→ **Aufgaben**:
[a] Auf wie viel Prozent des Normalwertes kletterte die Schneedecke laut dem Wettertext vielfach?
[b] Kopiere aus dem Wettertext wortgetreu den Abschnitt von „Über die nächsten“ bis einschließlich „(siehe Abb. 3).“.
[c] Schreib den Wettertext nach seinem letzten Satz weiter.

→ **Vorliegender Text**:

Dabei wurden an nahezu 30 Stationen die bisher größte Schneedecke
registriert. Vielfach kletterte die Schneedecke dabei auf 175 bis 250
% des Normalwertes.
Über die nächsten Tage hält die rege Tiefdruckaktivität über dem
Pazifik an, wodurch weiterhin große Niederschlagssummen (nach dem
ICON bis zu 300 mm) abgeladen werden (siehe Abb. 3).
Auch bei uns in Deutschland hält die nasse Witterung mit Tiefs am
laufenden Band an, die sich auf einen atmosphärischen Fluss
(wenngleich einem schwächeren) vom Atlantik zurückführen lassen.
Regengebiete ziehen in den kommenden Tagen wiederholt über die
Bundesrepublik. Insbesondere in den westlichen und südlichen
Mittelgebirgen kommen teils ergiebige Summen zusammen (siehe Abb. 4).

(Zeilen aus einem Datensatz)

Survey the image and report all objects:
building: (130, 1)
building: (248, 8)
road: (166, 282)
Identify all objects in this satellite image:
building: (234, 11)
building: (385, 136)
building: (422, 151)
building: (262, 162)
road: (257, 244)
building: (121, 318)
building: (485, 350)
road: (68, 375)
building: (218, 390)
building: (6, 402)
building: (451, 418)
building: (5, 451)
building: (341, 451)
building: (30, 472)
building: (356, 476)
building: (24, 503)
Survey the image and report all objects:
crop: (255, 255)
---
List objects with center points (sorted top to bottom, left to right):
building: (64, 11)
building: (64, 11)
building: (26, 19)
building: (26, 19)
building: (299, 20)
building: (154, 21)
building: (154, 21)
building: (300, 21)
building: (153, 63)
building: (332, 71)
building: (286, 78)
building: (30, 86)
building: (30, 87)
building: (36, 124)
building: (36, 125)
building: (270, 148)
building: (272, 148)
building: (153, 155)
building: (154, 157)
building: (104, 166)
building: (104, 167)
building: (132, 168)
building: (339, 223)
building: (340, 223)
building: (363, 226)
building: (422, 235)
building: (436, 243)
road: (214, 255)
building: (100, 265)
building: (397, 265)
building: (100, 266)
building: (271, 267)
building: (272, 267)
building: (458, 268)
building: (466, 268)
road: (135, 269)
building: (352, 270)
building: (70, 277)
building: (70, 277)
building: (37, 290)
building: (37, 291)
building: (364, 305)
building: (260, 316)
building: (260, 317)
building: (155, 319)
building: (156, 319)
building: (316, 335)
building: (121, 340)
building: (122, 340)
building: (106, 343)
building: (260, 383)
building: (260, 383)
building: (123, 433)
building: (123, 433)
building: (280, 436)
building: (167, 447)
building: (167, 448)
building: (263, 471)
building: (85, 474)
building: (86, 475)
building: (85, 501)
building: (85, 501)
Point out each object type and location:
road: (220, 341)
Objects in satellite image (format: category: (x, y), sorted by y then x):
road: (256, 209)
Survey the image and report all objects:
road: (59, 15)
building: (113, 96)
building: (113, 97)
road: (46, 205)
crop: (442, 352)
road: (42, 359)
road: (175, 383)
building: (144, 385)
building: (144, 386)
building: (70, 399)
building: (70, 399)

→ **Lösungen**:
[a] Auf 175 bis 250 % des Normalwertes.

[b]
Über die nächsten Tage hält die rege Tiefdruckaktivität über dem
Pazifik an, wodurch weiterhin große Niederschlagssummen (nach dem
ICON bis zu 300 mm) abgeladen werden (siehe Abb. 3).

[c]
In den dortigen Regionen dürfte an den Flüssen und Bächen die
Hochwassergefahr zunehmen.
M.Sc.-Met. Sebastian Altnau
Deutscher Wetterdienst
Vorhersage- und Beratungszentrale
Offenbach, den 11.01.2023
Copyright (c) Deutscher Wetterdienst
Diesen Artikel, eventuell im Text erwähnte Bilder und das Archiv der "Themen des Tages"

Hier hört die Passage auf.